WASHINGTON – Gov. Mark Dayton received more assurances over the weekend from the Obama administration that Syrian refugees entering the United States next year will go through extremely tight screening measures.

A letter obtained by the Star Tribune from Secretary of State John Kerry and Department of Homeland Security Secretary Jeh Johnson spells out in detail the thorough and comprehensive vetting — including biometric screening and background checks — planned for the additional Syrian refugees that the United States intends to take next year.

"Our highest priority is the protection of the American people," Kerry and Johnson wrote. "We look forward to continuing to work with you to ensure our nation lives up to its humanitarian heritage while keeping the American people safe."

The letter was sent just a day after the Republican-controlled U.S. House — with the help of 42 Democrats, including Reps. Tim Walz, Rick Nolan and Collin Peterson — passed a veto-proof measure to tighten restrictions dramatically on refugees entering the United States from Syria and Iraq.

The United States allowed 1,682 Syrians to enter the country this year. The Obama administration, which plans to take in 10,000 next year, emphasized in the letter to Dayton — and other governors — that most of those accepted will be families, children and victims of torture. Obama officials noted a "very small" percentage of refugees will be single men without children or family already living in the United States.

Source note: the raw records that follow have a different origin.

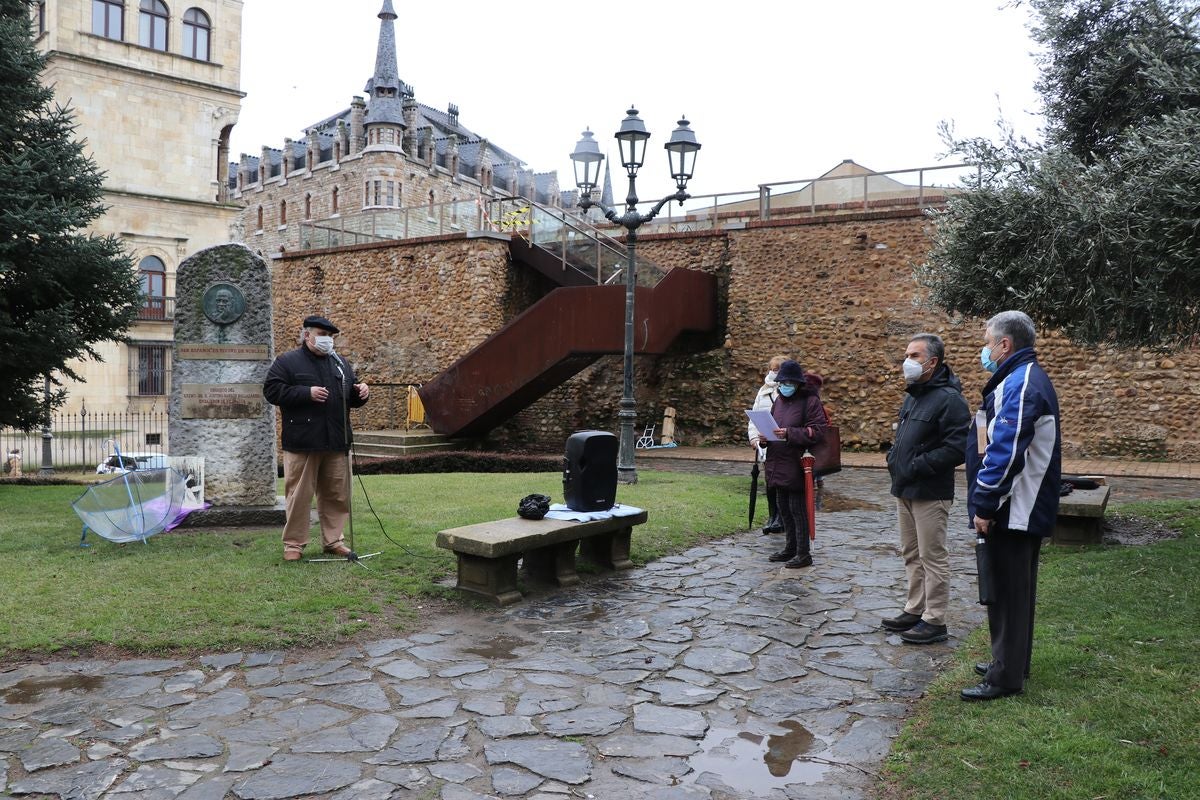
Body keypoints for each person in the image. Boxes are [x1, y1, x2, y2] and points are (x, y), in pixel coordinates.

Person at [962, 310, 1061, 700]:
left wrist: (984, 504)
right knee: (1015, 591)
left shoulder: (1021, 384)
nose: (984, 350)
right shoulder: (1021, 378)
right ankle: (1011, 661)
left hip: (1015, 506)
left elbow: (1005, 451)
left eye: (987, 342)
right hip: (1019, 504)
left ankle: (1005, 678)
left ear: (1005, 345)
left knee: (1006, 592)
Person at [882, 333, 970, 644]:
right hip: (904, 487)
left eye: (914, 356)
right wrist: (895, 459)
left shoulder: (950, 400)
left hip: (930, 491)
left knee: (932, 556)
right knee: (911, 552)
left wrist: (919, 465)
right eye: (907, 354)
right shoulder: (914, 395)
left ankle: (935, 619)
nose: (907, 361)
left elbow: (959, 447)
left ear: (932, 362)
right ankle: (914, 608)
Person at [263, 315, 370, 562]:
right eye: (322, 335)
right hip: (303, 441)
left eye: (331, 337)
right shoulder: (288, 361)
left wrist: (361, 393)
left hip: (337, 440)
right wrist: (305, 393)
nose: (327, 340)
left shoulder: (340, 363)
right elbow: (271, 390)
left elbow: (350, 396)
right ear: (307, 335)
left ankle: (333, 540)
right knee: (299, 496)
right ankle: (294, 544)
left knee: (337, 494)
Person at [753, 359, 828, 568]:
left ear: (797, 383)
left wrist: (789, 433)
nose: (784, 386)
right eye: (781, 382)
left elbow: (818, 431)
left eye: (788, 382)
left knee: (797, 510)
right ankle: (790, 548)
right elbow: (774, 426)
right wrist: (765, 438)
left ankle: (803, 553)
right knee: (783, 508)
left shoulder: (810, 402)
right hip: (777, 461)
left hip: (796, 464)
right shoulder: (778, 401)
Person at [747, 354, 789, 534]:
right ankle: (772, 516)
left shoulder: (788, 389)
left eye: (777, 369)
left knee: (782, 482)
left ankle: (782, 517)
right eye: (772, 368)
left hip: (785, 443)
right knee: (770, 482)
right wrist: (754, 438)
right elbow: (754, 416)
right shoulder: (763, 390)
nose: (773, 372)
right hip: (766, 444)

Since 2003, Minnesota has taken in only nine Syrians; on average, the state takes in about 2,000 refugees a year from all over the world.

Dayton didn't respond to the letter over the weekend. He was among 34 governors on a call with senior White House officials last week, after which he said he felt comfortable with the White House's vetting assurances.

Dayton has also said he has no plans to forbid Syrian refugees from entering the state, as have more than 20 governors from across the country.

He noted, however, that protecting Minnesotans was his top priority.

Kerry and Johnson told Dayton in the letter, dated Nov. 20, that there is a five-step screening for every person seeking entry into the U.S. as a refugee. This includes interviews with United Nations and State Department officials, a background check that looks at aliases and whether a person has been flagged on any U.S. intelligence databases, including no-fly lists. There are more screening interviews by customs officials trained to look for inconsistencies, a fingerprint and biometric check, and fraud detection checks.

White House officials say they feel comfortable about the program that has been a fixture of the U.S. government since the 1970s. Of the more than 785,000 refugees admitted in the 14 years since 9/11, only about a dozen have been deported or arrested because of terrorism concerns.

Following the terrorist attacks in Paris that killed at least 130 people, the House passed a measure ahead of the Thanksgiving recess putting additional rules on Syrian and Iraqi refugees.

The measure faces an uncertain future in the U.S. Senate. Sen. Al Franken, D-Minn., said he would not support the measure and said that in the wake of the tragedies in France, the United States could not forget its humanitarian assistance mission.

Sen. Amy Klobuchar, D-Minn., said she is working on a Senate bill that would tighten requirements on the visa waiver program for travelers coming to the United States from Europe.

Staffers said Klobuchar is "committed to the refugee program so long as each refugee goes through a thorough vetting process."